Bei der Tauchsportart gibt es verschiede Disziplinen.
Man unterscheidet zwischen den Pool- und den Tieftauchdisziplinen.
Beim bewegungslosen Zeittauchen ( Statics) atmet der Taucher tief ein und liegt dann mit dem Gesicht nach unten im Wasser, dabei wird die Zeit des Tauchens gemessen.
Der Weltrekord beim Zeittauchen liegt bei den Damen bei 9:02 Minuten und bei den Herren bei 11:35 Minuten.
Beim Streckentauchen (Dynamic), mit oder ohne Flossen , wird die Strecke gemessen, welche der Taucher mit nur einem Atemzug zurücklegen kann.
Beim Tieftauchen mit konstanten Gewichten verwendet der Taucher Bleielemente, um tiefer tauchen zu können.
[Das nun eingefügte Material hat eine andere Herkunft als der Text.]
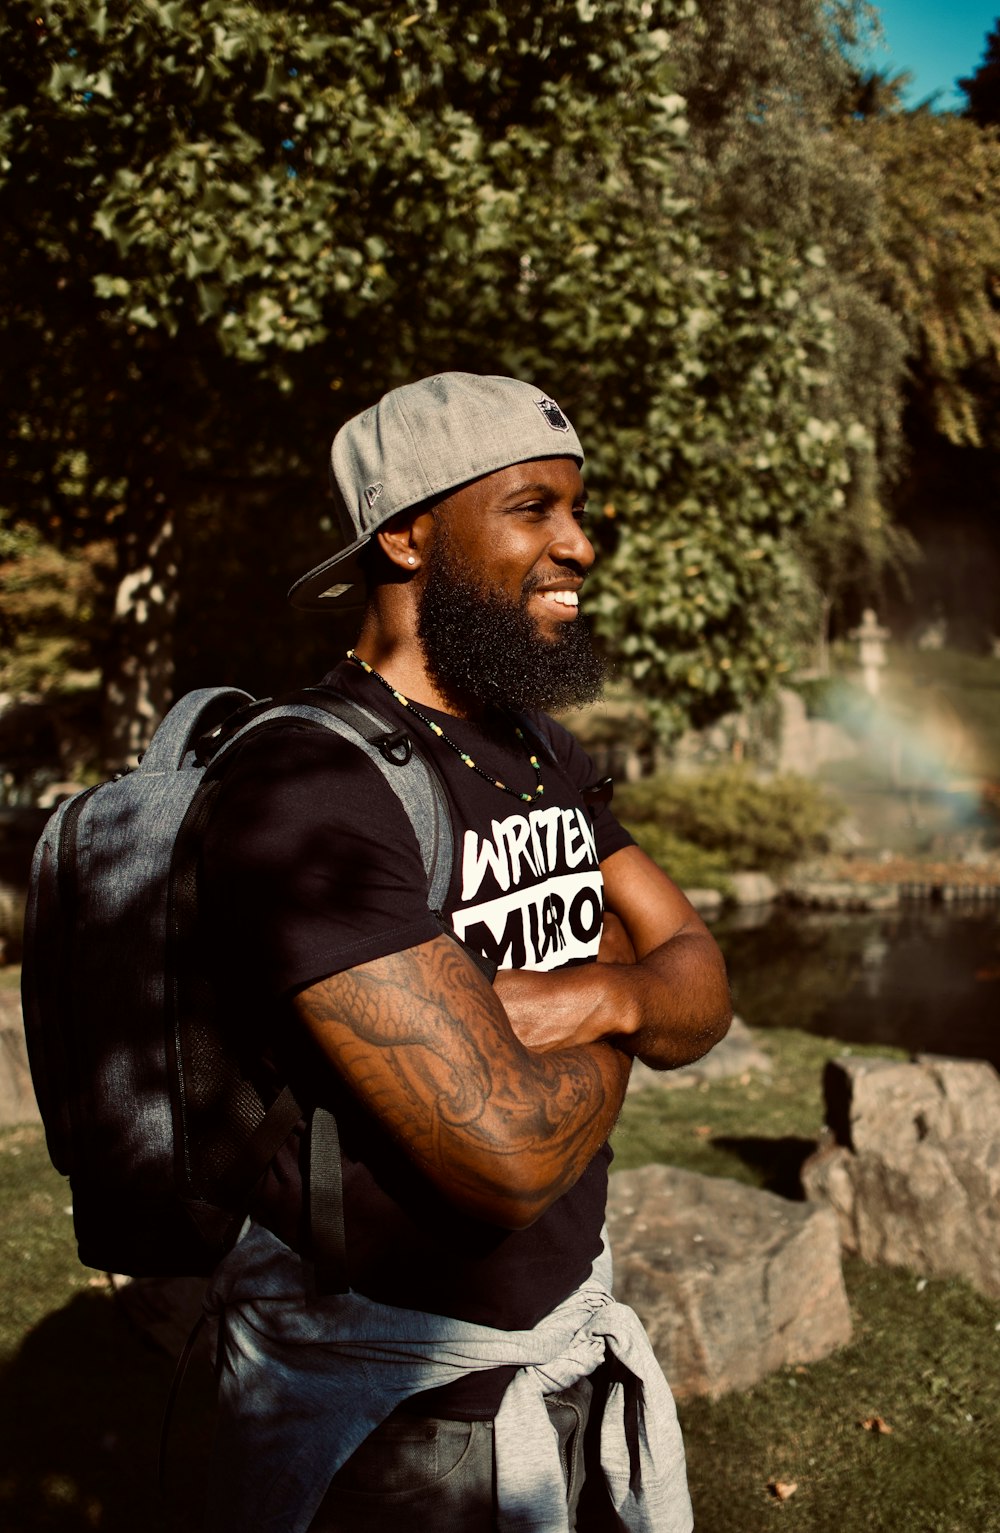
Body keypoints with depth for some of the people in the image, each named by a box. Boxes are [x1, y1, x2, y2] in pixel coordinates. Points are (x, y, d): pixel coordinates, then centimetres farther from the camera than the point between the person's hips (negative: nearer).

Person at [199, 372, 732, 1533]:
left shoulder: (541, 753, 4)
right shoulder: (309, 789, -25)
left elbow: (701, 988, 3)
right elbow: (512, 1153, -31)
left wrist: (609, 992, -19)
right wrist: (616, 1035, -10)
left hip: (575, 1339, 7)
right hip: (386, 1404, -7)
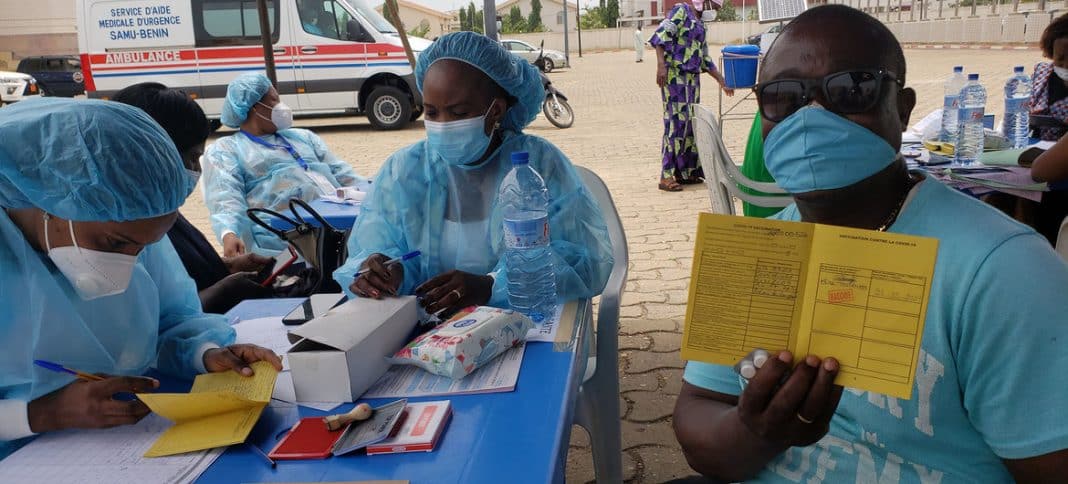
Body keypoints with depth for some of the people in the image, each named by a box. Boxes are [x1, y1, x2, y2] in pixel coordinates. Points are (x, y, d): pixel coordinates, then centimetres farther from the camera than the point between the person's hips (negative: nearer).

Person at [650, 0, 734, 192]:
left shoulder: (700, 25, 22)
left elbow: (705, 59, 25)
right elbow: (661, 36, -14)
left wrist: (722, 81, 24)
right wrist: (661, 65, -24)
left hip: (692, 78, 9)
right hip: (675, 75, -9)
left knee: (692, 122, 7)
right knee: (676, 122, -12)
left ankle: (686, 172, 15)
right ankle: (666, 176, -10)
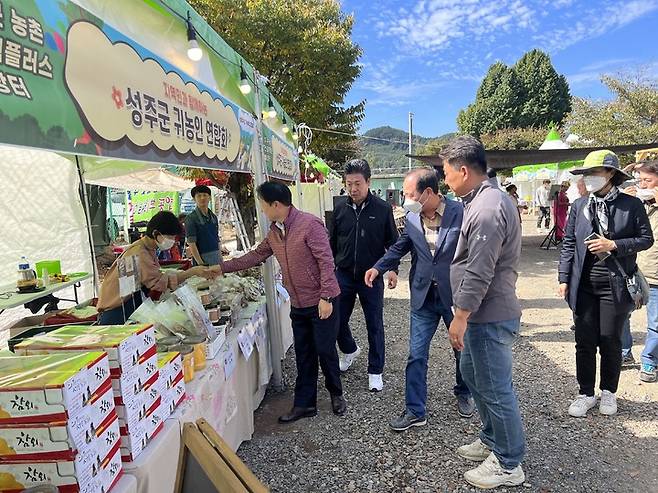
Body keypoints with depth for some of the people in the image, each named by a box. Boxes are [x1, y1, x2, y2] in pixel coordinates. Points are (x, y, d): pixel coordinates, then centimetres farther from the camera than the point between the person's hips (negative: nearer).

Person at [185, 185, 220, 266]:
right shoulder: (191, 218, -6)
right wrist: (200, 263, -19)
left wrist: (220, 257, 15)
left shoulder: (214, 217, 13)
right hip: (202, 258, -6)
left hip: (217, 257, 6)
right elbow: (191, 243, -12)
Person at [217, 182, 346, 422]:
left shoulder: (309, 224, -18)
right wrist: (221, 267, 15)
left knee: (325, 350, 5)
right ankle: (304, 403, 25)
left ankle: (336, 394, 29)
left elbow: (326, 261, -20)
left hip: (321, 302, -7)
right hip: (298, 305, 7)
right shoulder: (273, 232, 7)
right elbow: (256, 256, 17)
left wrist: (325, 297, -23)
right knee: (304, 355, 13)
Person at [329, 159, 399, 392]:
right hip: (344, 275, 3)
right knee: (337, 320, 10)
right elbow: (332, 242, 10)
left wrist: (392, 269, -8)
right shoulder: (340, 209, 1)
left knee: (374, 325, 6)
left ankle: (375, 372, 23)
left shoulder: (382, 209, -6)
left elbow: (392, 242, 1)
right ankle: (350, 350, 41)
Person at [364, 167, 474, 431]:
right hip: (423, 296, 3)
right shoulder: (411, 217, -4)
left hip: (455, 294, -2)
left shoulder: (460, 213, -17)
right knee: (417, 354, 5)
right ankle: (415, 410, 19)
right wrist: (379, 267, -1)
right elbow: (400, 246, 12)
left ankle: (463, 393, 44)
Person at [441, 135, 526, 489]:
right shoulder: (484, 199, 11)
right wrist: (465, 315, 21)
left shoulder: (486, 209, -23)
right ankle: (492, 440, 41)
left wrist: (460, 318, -19)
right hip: (483, 314, 11)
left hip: (489, 317, -11)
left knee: (495, 389, 4)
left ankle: (509, 465, 23)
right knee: (472, 374, 23)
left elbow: (478, 273, -26)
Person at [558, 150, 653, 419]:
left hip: (615, 285, -2)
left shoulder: (631, 205, -2)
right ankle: (586, 394, 23)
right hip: (584, 285, 2)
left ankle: (608, 392, 30)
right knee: (584, 342, 7)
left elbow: (646, 239, 2)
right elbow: (568, 244, 6)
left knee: (610, 342, 9)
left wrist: (613, 245, -14)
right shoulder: (579, 206, 4)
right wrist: (564, 278, 1)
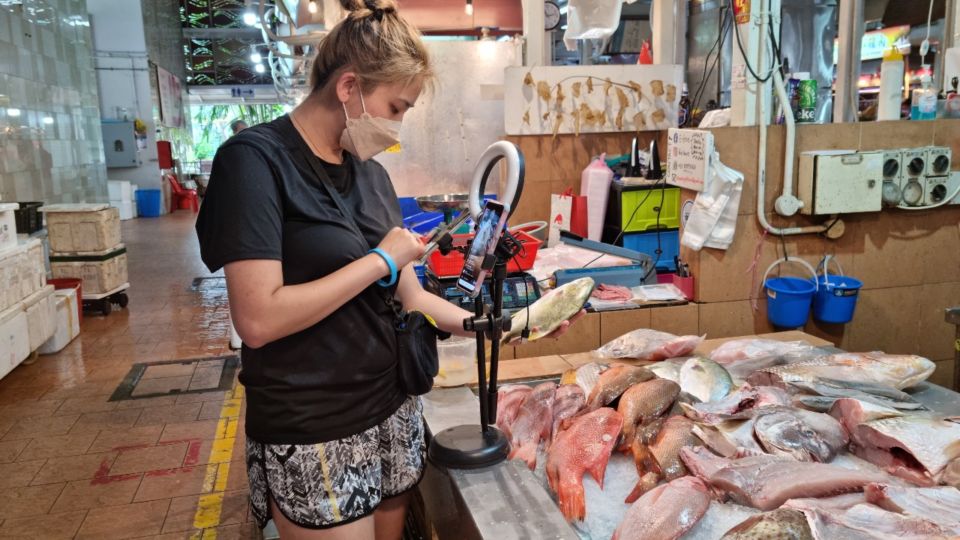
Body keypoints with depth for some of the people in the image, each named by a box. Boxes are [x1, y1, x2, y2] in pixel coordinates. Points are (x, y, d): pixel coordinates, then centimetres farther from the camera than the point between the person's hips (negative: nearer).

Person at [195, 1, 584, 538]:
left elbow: (409, 297, 9)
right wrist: (381, 260, -18)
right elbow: (258, 320, -24)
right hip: (313, 436, -6)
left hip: (394, 410, 7)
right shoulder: (256, 160, -15)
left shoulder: (372, 174, 6)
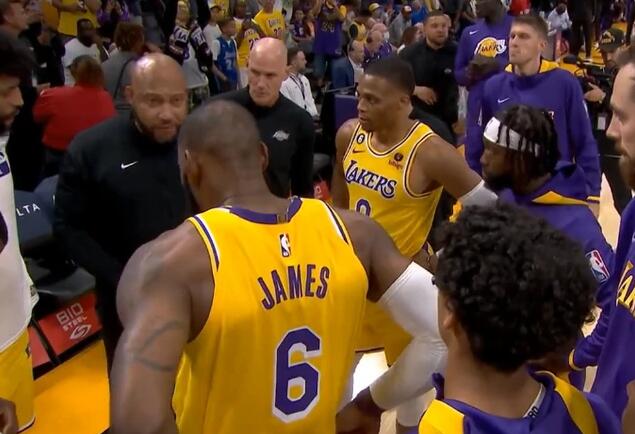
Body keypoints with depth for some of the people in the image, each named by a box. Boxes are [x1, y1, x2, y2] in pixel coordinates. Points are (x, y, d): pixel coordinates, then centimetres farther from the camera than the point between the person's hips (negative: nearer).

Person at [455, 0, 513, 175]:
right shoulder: (470, 33, 12)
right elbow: (458, 73, 14)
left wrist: (497, 65, -18)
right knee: (474, 161, 11)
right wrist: (470, 72, -7)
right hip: (477, 108, 4)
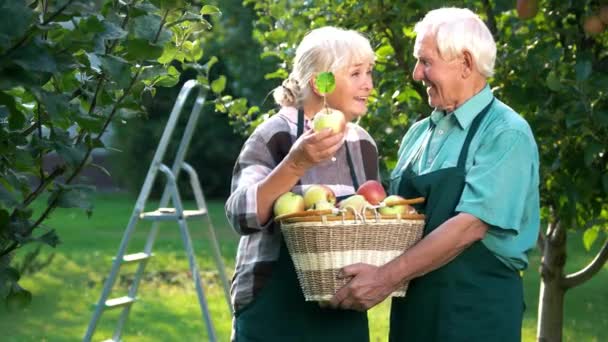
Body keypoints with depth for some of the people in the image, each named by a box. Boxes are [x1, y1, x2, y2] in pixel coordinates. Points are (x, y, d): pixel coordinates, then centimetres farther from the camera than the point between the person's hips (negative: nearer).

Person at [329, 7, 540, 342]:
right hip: (412, 307, 6)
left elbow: (470, 225, -19)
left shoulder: (506, 134, -10)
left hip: (475, 312, -6)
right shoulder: (418, 134, 11)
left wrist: (386, 278, -22)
Allerdings muss der Taucher das Gewicht aus eigener Kraft wieder an die Oberfläche bringen.
Deshalb wird aus Sicherheitsgründen häufig statt eines Gewichts eine an einem Seil geführte Schlittenkonstruktion verwendet.
Es besteht eine große Gefahr, dass es durch zu schnelles Auf- und Abtauchen zu lebensgefährlichen Komplikationen kommt, insbesondere zu einem Tiefenrausch samt Orientierungsverlust oder zu einer sog. Dekompressionskrankheit (Taucherkrankheit).
Bei dieser gefährlichen, extremen Sportart sind tödliche Unfälle keinesfalls selten. Es ist davon abzuraten, es ungeübt zu versuchen.